I'd never have fallen for that dare. I knew the outcome of sticking your tongue to cold metal because I'd already succumbed to a dare by one of my sisters to stick my tongue to the lid of a can of frozen orange juice concentrate. Yup, it sticks. I didn't need the fire department to rescue me, just a bit of warm water, but it was a wee bitty bit uncomfortable, all the same.
Since then, I've stayed away from dares. Dares are for suckers. Dares are for losers. Except when the challenge involves food. Not the "dare you to eat that" kind, but the "dare you to make that" variety.
Recently I was out with my lady friends for our monthly get together. This one was at a Tex-Mex type restaurant. One of my friends said we just had to try the chocolate chili pie. We all tried bites, savoring the flavors, rolling our eyes in enjoyment. Then my friend flung down the gauntlet, the double dog dare. "I bet you could make this." Ha, I will take that dare!
I changed the crust. We all agreed a regular pie crust didn't go well with the oozy chocolate. and I played around with a recipe for Mississippi Mud Pie, adding ancho chili. The result? Really good. I used a very dark chocolate so it's flavor is intensely chocolate. The amount of chili I used doesn't flavor it as much as add a bit of heat lingering on the tongue. When served warm or at room temperature it's oozy and gooey, but when you chill it it firms up to a more cheesecake-like texture. I recommend trying it both ways. With whipped cream. Maybe a couple of times, so you can nail down that elusive chili flavor.
Texissippi Mud Pie
adapted from The Great American Cookbook
4 oz chocolate wafer cookies, crushed
1/2 cup pecans, finely chopped
1 Tbsp light brown sugar
1/2 tsp ground cinnamon
6 Tbsp butter, melted
1 cup unsalted butter
6 oz bittersweet chocolate, chopped
1/2 cup corn syrup
1-1/2 tsp ancho chili powder
4 large eggs, beaten
1/2 cup pecans, finely chopped
whipped cream, for serving
1- Preheat the oven to 350 deg. F. Lightly grease an 8-inch springform pan. (You can use a 9-inch, but the pie will be thinner, and you'll need to decrease the cooking time.)
2- To make the filling, put the butter, chocolate, and corn syrup into a pan over low heat and stir until melted and blended. Let cool, then beat in the chili powder, eggs, and pecans.
3-While the chocolate mixture is cooling, put the chocolate wafers, pecans, sugar, and cinnamon into a food processor and process until fine crumbs form - do not overprocess to a powder. Add the melted butter and process again until moistened.
4- Tip the crumb mixture into the springform pan and press over the bottom and about 1-1/2 inches up the side of the pan. Cover the pan and chill until the filling is cooled.

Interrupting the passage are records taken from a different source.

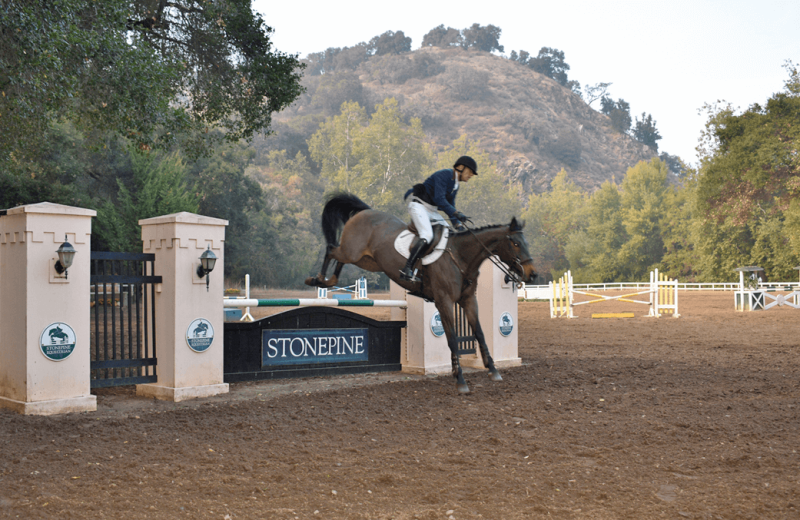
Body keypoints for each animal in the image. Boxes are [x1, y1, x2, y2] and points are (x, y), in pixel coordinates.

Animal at [306, 194, 536, 394]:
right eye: (516, 243)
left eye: (526, 243)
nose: (532, 274)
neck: (460, 257)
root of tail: (365, 212)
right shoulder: (444, 302)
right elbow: (452, 339)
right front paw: (460, 379)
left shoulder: (469, 300)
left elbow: (479, 333)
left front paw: (493, 370)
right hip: (352, 251)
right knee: (331, 249)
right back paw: (317, 279)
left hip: (366, 260)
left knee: (339, 259)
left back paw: (328, 281)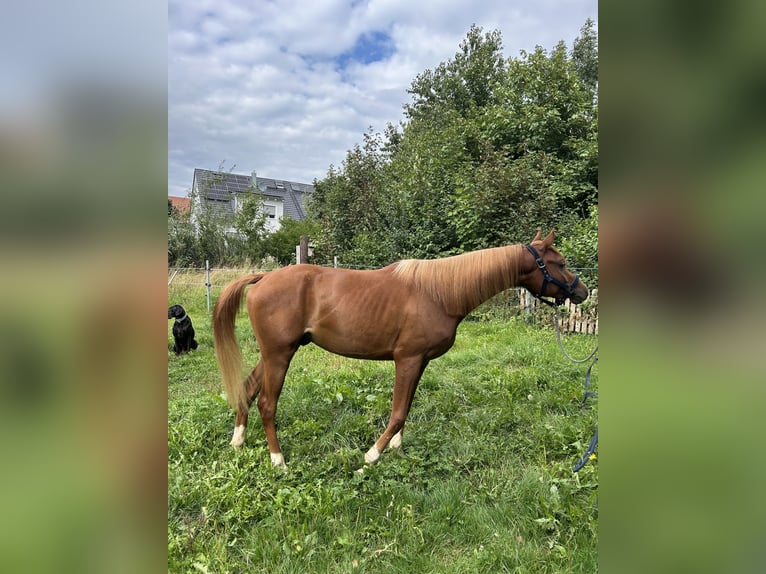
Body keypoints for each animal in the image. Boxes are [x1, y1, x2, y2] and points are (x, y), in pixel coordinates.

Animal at [213, 229, 588, 470]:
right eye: (559, 262)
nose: (581, 291)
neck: (439, 294)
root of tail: (262, 278)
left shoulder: (419, 362)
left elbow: (406, 409)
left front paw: (397, 449)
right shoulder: (406, 360)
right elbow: (396, 412)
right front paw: (371, 457)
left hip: (275, 353)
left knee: (247, 389)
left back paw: (238, 441)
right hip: (279, 354)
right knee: (267, 403)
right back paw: (278, 460)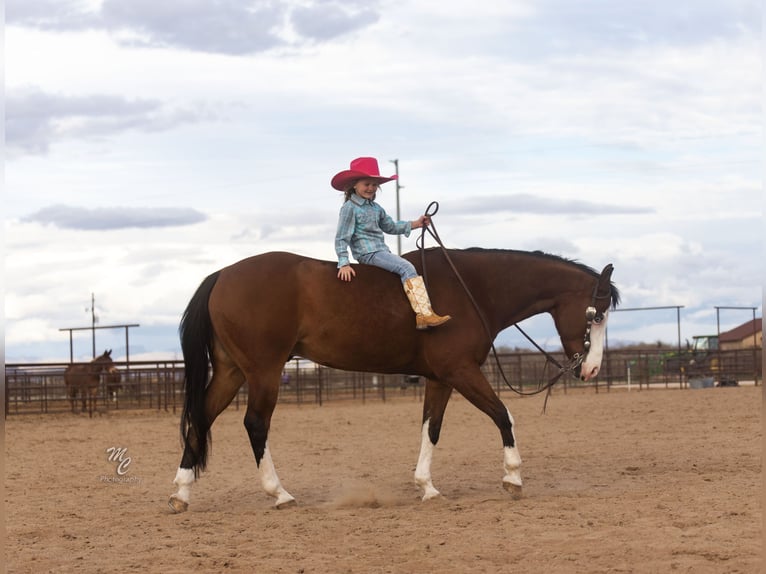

5- Pour the filling into the chilled crumb crust and smooth the surface. Place the sprinform pan on a baking sheet and place that in the center of your pre-heated oven. Bake for 35 minutes, or until just set but still soft in the center. Let cool on a cooling rack. Serve at room temperature or chilled. Top with generous blobs of whipped cream, plain or lightly sweetened.
Note- If you prefer sweeter desserts, you can use semisweet instead of bittersweet chocolate. Just be sure it's a good quality chocolate, since it's the premier flavor of this dessert. Plus, if you love the heat, you can increase the amount of chili powder.